What is needed: All records below must be written out exactly, with the pictures excluded.

+ + + + +

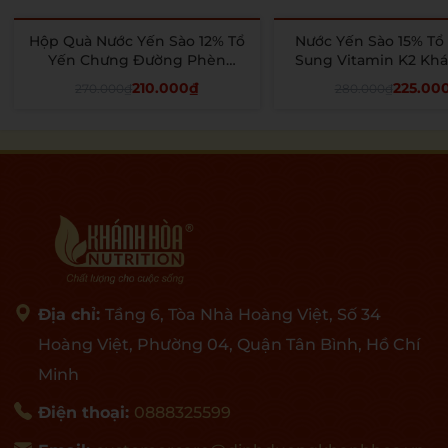
Hộp Quà Nước Yến Sào 12% Tổ
Nước Yến Sào 15% Tổ
- 22%
- 20%
Yến Chưng Đường Phèn
Sung Vitamin K2 Kh
SeaNest - Khánh Hòa Nutrition
Nutrition ( 6 lọ x 1
210.000₫
225.00
270.000₫
280.000₫
- 6 Lọ x 70 ML
Thêm vào giỏ
Thêm vào giỏ
Địa chỉ:
Tầng 6, Tòa Nhà Hoàng Việt, Số 34
Hoàng Việt, Phường 04, Quận Tân Bình, Hồ Chí
Minh
Điện thoại:
0888325599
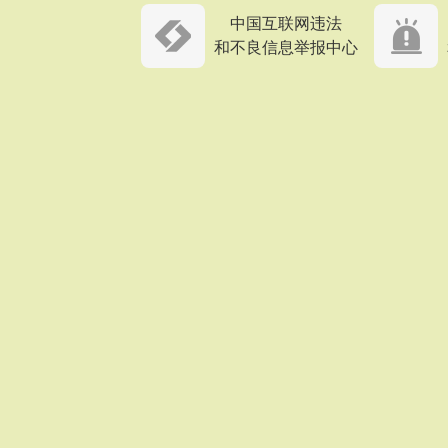
中国互联网违法
和不良信息举报中心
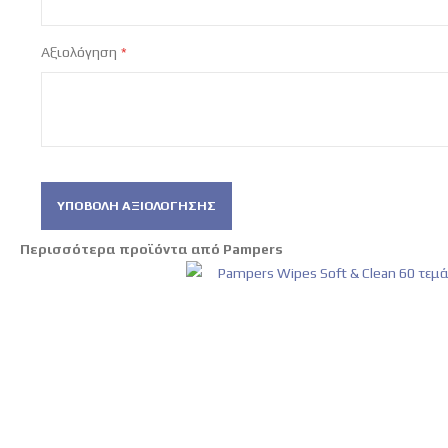
Αξιολόγηση
ΥΠΟΒΟΛΉ ΑΞΙΟΛΌΓΗΣΗΣ
Περισσότερα προϊόντα από Pampers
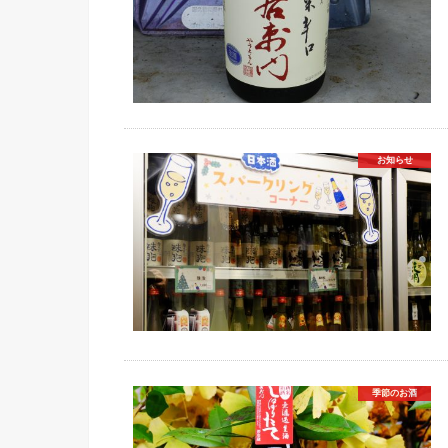
お知らせ
季節のお酒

+ + + + +

Worked solution:
Hộp Quà Nước Yến Sào 12% Tổ
Nước Yến Sào 15% Tổ
- 22%
- 20%
Yến Chưng Đường Phèn
Sung Vitamin K2 Kh
SeaNest - Khánh Hòa Nutrition
Nutrition ( 6 lọ x 1
210.000₫
225.00
270.000₫
280.000₫
- 6 Lọ x 70 ML
Thêm vào giỏ
Thêm vào giỏ
Địa chỉ:
Tầng 6, Tòa Nhà Hoàng Việt, Số 34
Hoàng Việt, Phường 04, Quận Tân Bình, Hồ Chí
Minh
Điện thoại:
0888325599
中国互联网违法
和不良信息举报中心
Αξιολόγηση
ΥΠΟΒΟΛΉ ΑΞΙΟΛΌΓΗΣΗΣ
Περισσότερα προϊόντα από Pampers
お知らせ
季節のお酒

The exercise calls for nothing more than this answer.